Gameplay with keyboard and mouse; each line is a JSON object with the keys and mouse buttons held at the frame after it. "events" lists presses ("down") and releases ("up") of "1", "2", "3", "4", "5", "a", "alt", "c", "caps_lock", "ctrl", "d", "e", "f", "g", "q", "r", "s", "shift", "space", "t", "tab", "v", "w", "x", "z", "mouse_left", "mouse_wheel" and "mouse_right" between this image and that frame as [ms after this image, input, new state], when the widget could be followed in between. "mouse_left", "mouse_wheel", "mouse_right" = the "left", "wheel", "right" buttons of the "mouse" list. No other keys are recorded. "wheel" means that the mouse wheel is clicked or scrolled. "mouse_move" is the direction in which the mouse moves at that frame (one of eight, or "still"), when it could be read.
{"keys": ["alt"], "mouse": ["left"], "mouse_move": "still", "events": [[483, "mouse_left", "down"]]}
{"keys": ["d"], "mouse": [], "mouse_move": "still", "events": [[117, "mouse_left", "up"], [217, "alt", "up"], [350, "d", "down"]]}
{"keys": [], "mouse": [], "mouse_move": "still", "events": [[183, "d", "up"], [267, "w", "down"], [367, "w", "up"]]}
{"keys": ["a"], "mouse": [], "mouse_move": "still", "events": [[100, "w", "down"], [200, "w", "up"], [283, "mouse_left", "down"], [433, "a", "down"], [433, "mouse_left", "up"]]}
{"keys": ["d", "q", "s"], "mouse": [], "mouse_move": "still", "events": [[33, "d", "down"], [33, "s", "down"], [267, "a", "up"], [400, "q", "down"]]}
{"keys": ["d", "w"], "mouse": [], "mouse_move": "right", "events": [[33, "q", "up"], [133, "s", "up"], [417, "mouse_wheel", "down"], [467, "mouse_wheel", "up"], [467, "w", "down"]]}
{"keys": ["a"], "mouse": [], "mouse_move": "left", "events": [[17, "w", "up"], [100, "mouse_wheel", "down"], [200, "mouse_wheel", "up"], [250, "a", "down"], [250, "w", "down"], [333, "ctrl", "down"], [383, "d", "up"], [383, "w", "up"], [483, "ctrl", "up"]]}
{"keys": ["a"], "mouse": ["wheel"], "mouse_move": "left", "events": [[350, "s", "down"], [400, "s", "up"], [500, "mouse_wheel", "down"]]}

The problem:
All of the material is to be copied word for word.

Answer to this problem:
Gameplay with keyboard and mouse; each line is a JSON object with the keys and mouse buttons held at the frame after it. "events" lists presses ("down") and releases ("up") of "1", "2", "3", "4", "5", "a", "alt", "c", "caps_lock", "ctrl", "d", "e", "f", "g", "q", "r", "s", "shift", "space", "t", "tab", "v", "w", "x", "z", "mouse_left", "mouse_wheel" and "mouse_right" between this image and that frame as [ms after this image, input, new state], when the widget could be followed in between. "mouse_left", "mouse_wheel", "mouse_right" = the "left", "wheel", "right" buttons of the "mouse" list. No other keys are recorded. "wheel" means that the mouse wheel is clicked or scrolled. "mouse_move" is the direction in which the mouse moves at that frame (one of eight, or "still"), when it could be read.
{"keys": ["alt"], "mouse": ["left"], "mouse_move": "still", "events": [[483, "mouse_left", "down"]]}
{"keys": ["d"], "mouse": [], "mouse_move": "still", "events": [[117, "mouse_left", "up"], [217, "alt", "up"], [350, "d", "down"]]}
{"keys": [], "mouse": [], "mouse_move": "still", "events": [[183, "d", "up"], [267, "w", "down"], [367, "w", "up"]]}
{"keys": ["a"], "mouse": [], "mouse_move": "still", "events": [[100, "w", "down"], [200, "w", "up"], [283, "mouse_left", "down"], [433, "a", "down"], [433, "mouse_left", "up"]]}
{"keys": ["d", "q", "s"], "mouse": [], "mouse_move": "still", "events": [[33, "d", "down"], [33, "s", "down"], [267, "a", "up"], [400, "q", "down"]]}
{"keys": ["d", "w"], "mouse": [], "mouse_move": "right", "events": [[33, "q", "up"], [133, "s", "up"], [417, "mouse_wheel", "down"], [467, "mouse_wheel", "up"], [467, "w", "down"]]}
{"keys": ["a"], "mouse": [], "mouse_move": "left", "events": [[17, "w", "up"], [100, "mouse_wheel", "down"], [200, "mouse_wheel", "up"], [250, "a", "down"], [250, "w", "down"], [333, "ctrl", "down"], [383, "d", "up"], [383, "w", "up"], [483, "ctrl", "up"]]}
{"keys": ["a"], "mouse": ["wheel"], "mouse_move": "left", "events": [[350, "s", "down"], [400, "s", "up"], [500, "mouse_wheel", "down"]]}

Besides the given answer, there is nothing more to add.